Unbiased estimation of expected return using CAPM

Jan Bartholdy, Paula Peare – 2003

Interesting paper that uses some fairly simple math to show why the kind of traditional time series regression approach to estimating expected returns leads to a downward bias in the estimates.

The idea is that when you think about the CAPM model the market risk premium that you multiply by the stock’s beta needs to be estimated, and we don’t have access to the actual world market portfolio so you need to use some proxy for that (let’s say the S&P 500 or something similar) and these proxies are imperfectly correlated with the actual world market portfolio. That imputes a bias in the estimation of expected returns unless you’re careful to undo that bias. Now undoing that bias is non-trivial because it turns out that it requires estimating the correlation between the proxy returns and the true market returns, but the true market is by definition unobservable and so you can’t calculate the adjustment factor.
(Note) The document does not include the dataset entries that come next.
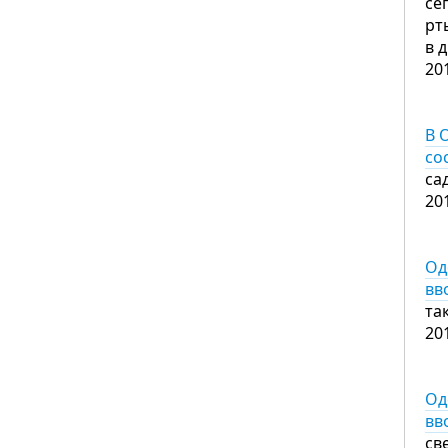
се
рт
в 
20
В 
со
са
20
Од
вв
та
20
Од
вв
св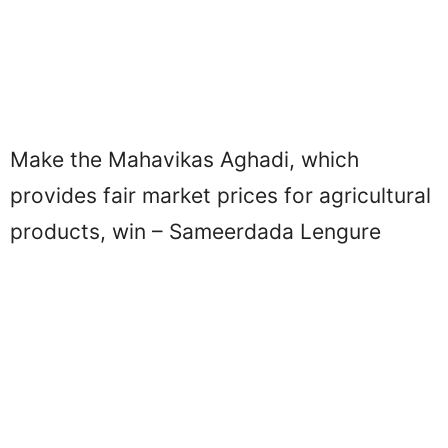
Make the Mahavikas Aghadi, which
provides fair market prices for agricultural
products, win – Sameerdada Lengure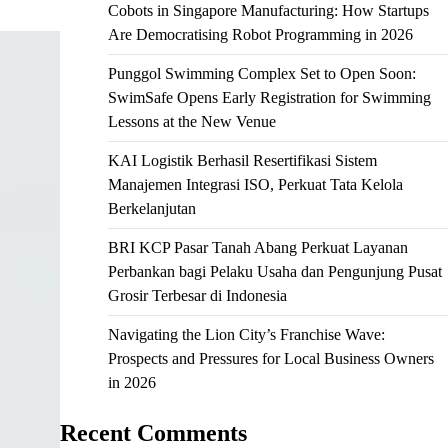
Cobots in Singapore Manufacturing: How Startups
Are Democratising Robot Programming in 2026
Punggol Swimming Complex Set to Open Soon:
SwimSafe Opens Early Registration for Swimming
Lessons at the New Venue
KAI Logistik Berhasil Resertifikasi Sistem
Manajemen Integrasi ISO, Perkuat Tata Kelola
Berkelanjutan
BRI KCP Pasar Tanah Abang Perkuat Layanan
Perbankan bagi Pelaku Usaha dan Pengunjung Pusat
Grosir Terbesar di Indonesia
Navigating the Lion City’s Franchise Wave:
Prospects and Pressures for Local Business Owners
in 2026
Recent Comments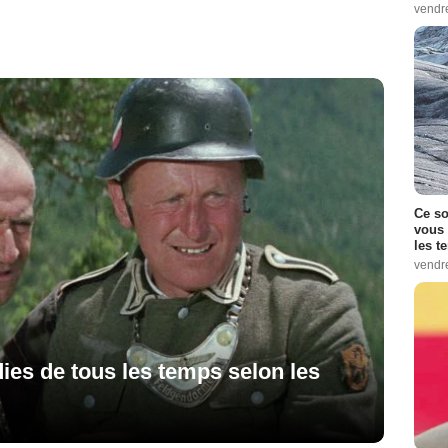
vendr
Ce so
vous 
les t
vendr
ies de tous les temps selon les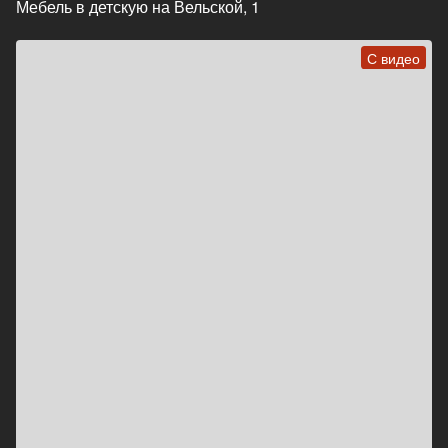
Мебель в детскую на Вельской, 1
С видео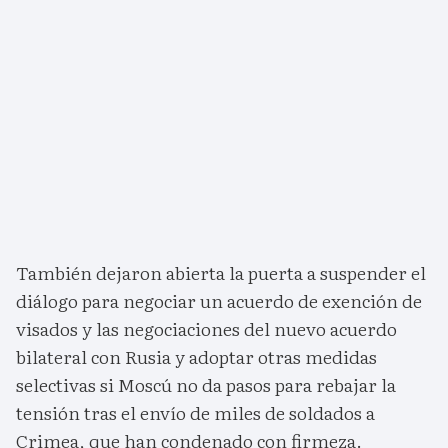
También dejaron abierta la puerta a suspender el
diálogo para negociar un acuerdo de exención de
visados y las negociaciones del nuevo acuerdo
bilateral con Rusia y adoptar otras medidas
selectivas si Moscú no da pasos para rebajar la
tensión tras el envío de miles de soldados a
Crimea, que han condenado con firmeza.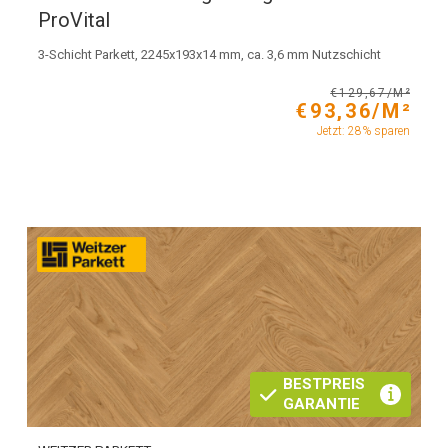
ProVital
3-Schicht Parkett, 2245x193x14 mm, ca. 3,6 mm Nutzschicht
€129,67/M²
€93,36/M²
Jetzt: 28% sparen
BESTPREIS
GARANTIE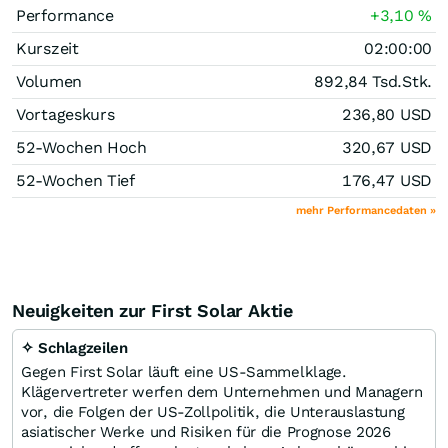
Performance
+3,10
%
Kurszeit
02:00:00
Volumen
892,84 Tsd.
Stk.
Vortageskurs
236,80
USD
52-Wochen Hoch
320,67
USD
52-Wochen Tief
176,47
USD
mehr Performancedaten »
Neuigkeiten zur First Solar Aktie
✧ Schlagzeilen
Gegen First Solar läuft eine US-Sammelklage.
Klägervertreter werfen dem Unternehmen und Managern
vor, die Folgen der US-Zollpolitik, die Unterauslastung
asiatischer Werke und Risiken für die Prognose 2026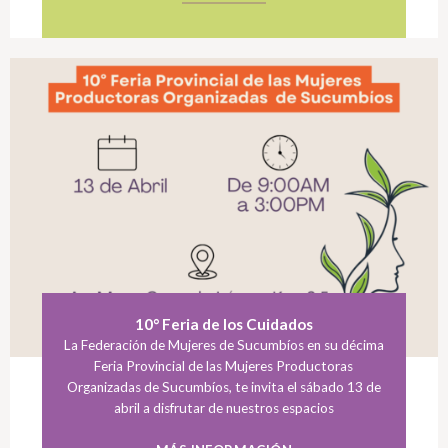
10° Feria de los Cuidados
La Federación de Mujeres de Sucumbíos en su décima
Feria Provincial de las Mujeres Productoras
Organizadas de Sucumbíos, te invita el sábado 13 de
abril a disfrutar de nuestros espacios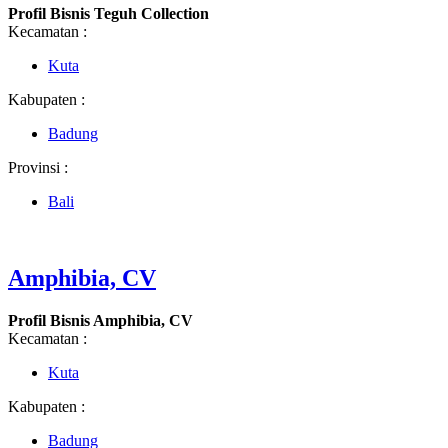
Profil Bisnis Teguh Collection
Kecamatan :
Kuta
Kabupaten :
Badung
Provinsi :
Bali
Amphibia, CV
Profil Bisnis Amphibia, CV
Kecamatan :
Kuta
Kabupaten :
Badung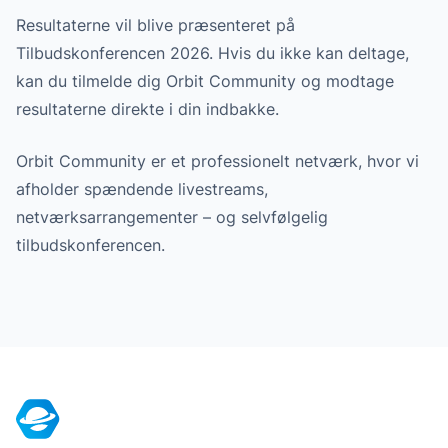
Resultaterne vil blive præsenteret på
Tilbudskonferencen 2026. Hvis du ikke kan deltage,
kan du tilmelde dig Orbit Community og modtage
resultaterne direkte i din indbakke.
Orbit Community er et professionelt netværk, hvor vi
afholder spændende livestreams,
netværksarrangementer – og selvfølgelig
tilbudskonferencen.
Footer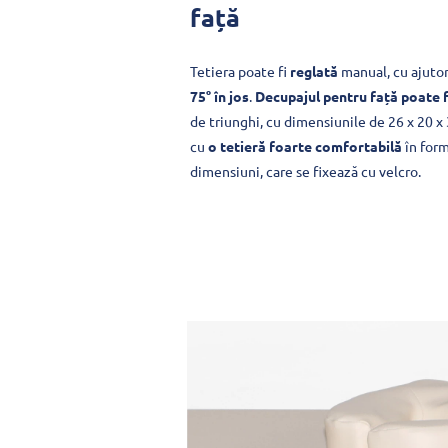
față
Tetiera poate fi
reglată
manual, cu ajuto
75° în jos
.
Decupajul pentru față poate f
de triunghi, cu dimensiunile de 26 x 20 x
cu
o tetieră foarte comfortabilă
în form
dimensiuni, care se fixează cu velcro.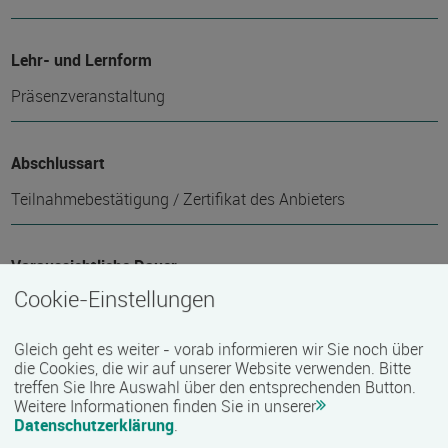
Lehr- und Lernform
Präsenzveranstaltung
Abschlussart
Teilnahmebestätigung / Zertifikat des Anbieters
Voraussichtliche Dauer
Cookie-Einstellungen
1 Tag(e)
Gleich geht es weiter - vorab informieren wir Sie noch über
die Cookies, die wir auf unserer Website verwenden. Bitte
Termin
treffen Sie Ihre Auswahl über den entsprechenden Button.
09.09.2026
Weitere Informationen finden Sie in unserer
Datenschutzerklärung
.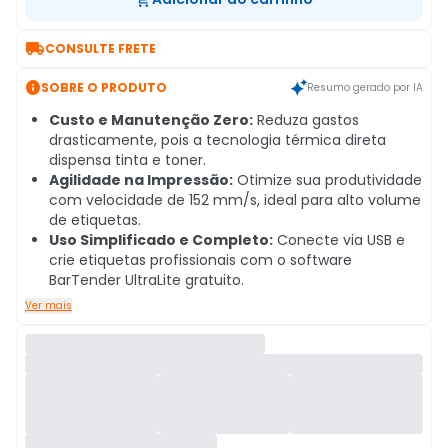

CONSULTE FRETE

SOBRE O PRODUTO
Resumo gerado por IA
Custo e Manutenção Zero:
Reduza gastos
drasticamente, pois a tecnologia térmica direta
dispensa tinta e toner.
Agilidade na Impressão:
Otimize sua produtividade
com velocidade de 152 mm/s, ideal para alto volume
de etiquetas.
Uso Simplificado e Completo:
Conecte via USB e
crie etiquetas profissionais com o software
BarTender UltraLite gratuito.
Ver mais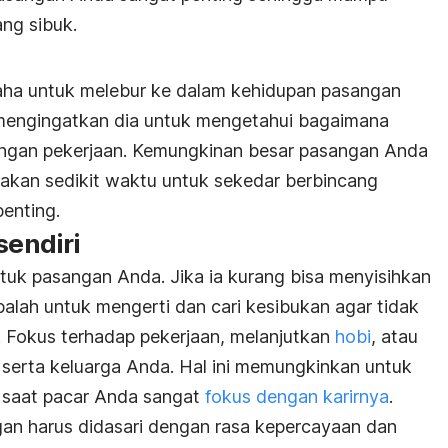
ng sibuk.
ha untuk melebur ke dalam kehidupan pasangan
mengingatkan dia untuk mengetahui bagaimana
ngan pekerjaan. Kemungkinan besar pasangan Anda
akan sedikit waktu untuk sekedar berbincang
enting.
sendiri
uk pasangan Anda. Jika ia kurang bisa menyisihkan
alah untuk mengerti dan cari kesibukan agar tidak
t. Fokus terhadap pekerjaan, melanjutkan
hobi
, atau
erta keluarga Anda. Hal ini memungkinkan untuk
 saat pacar Anda sangat
fokus dengan karirnya
.
an harus didasari dengan rasa kepercayaan dan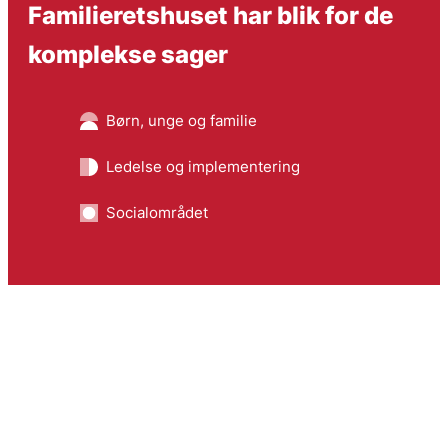
Familieretshuset har blik for de
komplekse sager
Børn, unge og familie
Ledelse og implementering
Socialområdet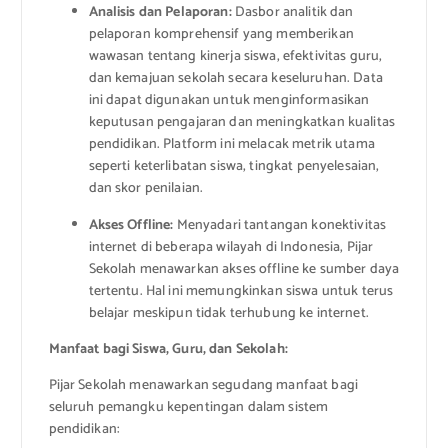
Analisis dan Pelaporan:
Dasbor analitik dan
pelaporan komprehensif yang memberikan
wawasan tentang kinerja siswa, efektivitas guru,
dan kemajuan sekolah secara keseluruhan. Data
ini dapat digunakan untuk menginformasikan
keputusan pengajaran dan meningkatkan kualitas
pendidikan. Platform ini melacak metrik utama
seperti keterlibatan siswa, tingkat penyelesaian,
dan skor penilaian.
Akses Offline:
Menyadari tantangan konektivitas
internet di beberapa wilayah di Indonesia, Pijar
Sekolah menawarkan akses offline ke sumber daya
tertentu. Hal ini memungkinkan siswa untuk terus
belajar meskipun tidak terhubung ke internet.
Manfaat bagi Siswa, Guru, dan Sekolah:
Pijar Sekolah menawarkan segudang manfaat bagi
seluruh pemangku kepentingan dalam sistem
pendidikan:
The fix is to use the Fama-MacBeth procedure:

  1. Run time-series regressions as you normally would to get estimated betas
  2. Run a cross-sectional regression in each time period that relates the excess returns of each stock to the estimated betas for stocks in that particular time period
  3. Run that regression over multiple time periods (e.g., 5 years)
  4. Take the average of the coefficients in each of those regressions over that period of time

That coefficient is an unbiased estimate for the true market risk premium, which is the degree to which investors are being paid to take market risk over and above the risk-free rate. That can then be multiplied by the estimated beta for any given stock in order to get its expected return. This will be an unbiased estimate of the stock’s expected return.

The issue here is quite analogous to that in regression of the problem of measurement error in the regressors. When you regress y on x, if there is measurement error in x that will cause attenuation bias in the estimated coefficients. Similarly, here the x’s are essentially the market risk premium which, because we are using a proxy for the market, have some sort of measurement error in them. And so the betas and then therefore the expected returns end up being downward biased.